Portfolio diversification appears to be a particularly useful source of added-value in investment management since it is the technique that allows investors to design performance benchmarks that can deliver a fair level of performance given the risk taken.

This added-value can be both multi-class where, over a long period, a smart global allocation could significantly improve risk-adjusted performance, or single-class in the main traditional asset classes. It can thereby add value in the equity and bond categories.

In particular, academic research has confirmed that standard stock market and bond indices are severely inefficient benchmarks which do not provide investors with the fair reward given the risks taken. This is because cap- and debt-weighting tends to lead to exceedingly high concentration in relatively few stocks.

A number of alternatives based on practical implementation of modern portfolio theory have recently been suggested to generate more efficient proxies for the performance-seeking portfolio in the equity or fixed-income investment universes.

What risk diversification cannot deliver

Blaming portfolio diversification for not protecting investors in 2008 merely signals a lack of proper understanding of the true nature of risk diversification, which by construction cannot be expected to work in market downturns when all correlations between risky securities and asset classes notoriously converge.

Any attempt at “improving” portfolio diversification techniques based on increasingly complex risk models is also equally misleading if the goal is again to hope for protection in 2008-like market conditions.

When there is simply no place to hide, even the most sophisticated portfolio diversification techniques are expected to fail. One should instead turn to other forms of risk management, namely hedging and insurance, to seek short-term downside protection in such market conditions.

Beyond risk diversification: Hedging and insurance

For a long-term investor facing consumption/liability objectives, risk management should not be understood in an absolute sense, but instead in relative terms with respect to the liabilities: this is the essence of the liability-driven investing (LDI) paradigm that has become the norm in institutional money management, but also is gaining popularity in private wealth management.
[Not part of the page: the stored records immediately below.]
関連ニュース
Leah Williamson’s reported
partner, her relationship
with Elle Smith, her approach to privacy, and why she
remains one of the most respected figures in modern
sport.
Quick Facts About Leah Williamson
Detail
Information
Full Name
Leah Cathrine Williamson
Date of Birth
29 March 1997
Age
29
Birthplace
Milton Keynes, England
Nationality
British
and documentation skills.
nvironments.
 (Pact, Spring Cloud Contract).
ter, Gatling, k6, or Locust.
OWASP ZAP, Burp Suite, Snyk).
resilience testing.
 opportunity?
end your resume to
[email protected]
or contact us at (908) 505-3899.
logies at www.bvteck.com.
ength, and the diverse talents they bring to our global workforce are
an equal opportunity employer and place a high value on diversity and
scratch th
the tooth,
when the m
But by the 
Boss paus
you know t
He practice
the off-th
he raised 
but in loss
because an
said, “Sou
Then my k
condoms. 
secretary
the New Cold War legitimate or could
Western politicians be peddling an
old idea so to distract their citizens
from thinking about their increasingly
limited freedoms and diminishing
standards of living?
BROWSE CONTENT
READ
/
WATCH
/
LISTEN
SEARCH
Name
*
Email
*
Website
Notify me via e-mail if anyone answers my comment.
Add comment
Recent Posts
In the end, risk factors impacting pension liability values should not be diversified away, but instead should be hedged away. Amongst those, two main risk factors stand out, namely interest rate risk and inflation risk.

One key element that is missing in the analysis presented so far is the integration of short-term (accounting, regulatory or self-imposed) constraints into the design of the optimal allocation strategy. These constraints are not managed through diversification strategies or hedging strategies, but through insurance strategies.
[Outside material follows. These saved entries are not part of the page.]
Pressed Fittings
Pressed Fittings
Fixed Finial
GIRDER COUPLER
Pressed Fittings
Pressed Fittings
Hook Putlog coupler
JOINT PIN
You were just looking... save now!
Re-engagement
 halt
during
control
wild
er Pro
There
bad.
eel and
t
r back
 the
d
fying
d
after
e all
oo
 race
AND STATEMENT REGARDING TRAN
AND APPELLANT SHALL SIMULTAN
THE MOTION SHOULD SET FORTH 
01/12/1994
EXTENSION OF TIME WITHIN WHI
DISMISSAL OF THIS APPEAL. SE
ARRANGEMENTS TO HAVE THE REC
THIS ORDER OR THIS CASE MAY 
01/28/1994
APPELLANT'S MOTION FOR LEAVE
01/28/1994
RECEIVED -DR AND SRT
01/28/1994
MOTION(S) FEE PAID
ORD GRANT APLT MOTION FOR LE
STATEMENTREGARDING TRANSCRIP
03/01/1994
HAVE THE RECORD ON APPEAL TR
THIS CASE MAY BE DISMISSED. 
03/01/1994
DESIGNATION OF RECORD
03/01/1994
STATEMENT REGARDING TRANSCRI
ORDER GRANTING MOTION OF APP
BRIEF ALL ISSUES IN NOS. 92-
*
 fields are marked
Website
The practical implication of the introduction of short-term constraints is that optimal investment in a performance-seeking portfolio versus liability-hedging portfolio is not only a function of risk aversion, but also of risk budgets (margin for error), as well as the probability of the risk budget being spent before horizon.

From investment products to investment solutions

Meeting the challenges of modern investment practice involves the design of novel forms of investment solutions, as opposed to investment products, customised to meet investors’ expectations.

These new forms of investment solutions rely on sophisticated exploitation of the benefits of the three approaches to risk management, namely
* risk diversification (key ingredient in the design of better benchmarks for performance-seeking portfolios)
* risk hedging (key ingredient in the design of better benchmarks for hedging portfolios) and
* risk insurance (key ingredient in the design of better dynamic asset allocation benchmarks for long-term investors facing short-term constraints).

Each of these represents a so-far largely unexplored potential source of added-value for the asset management industry.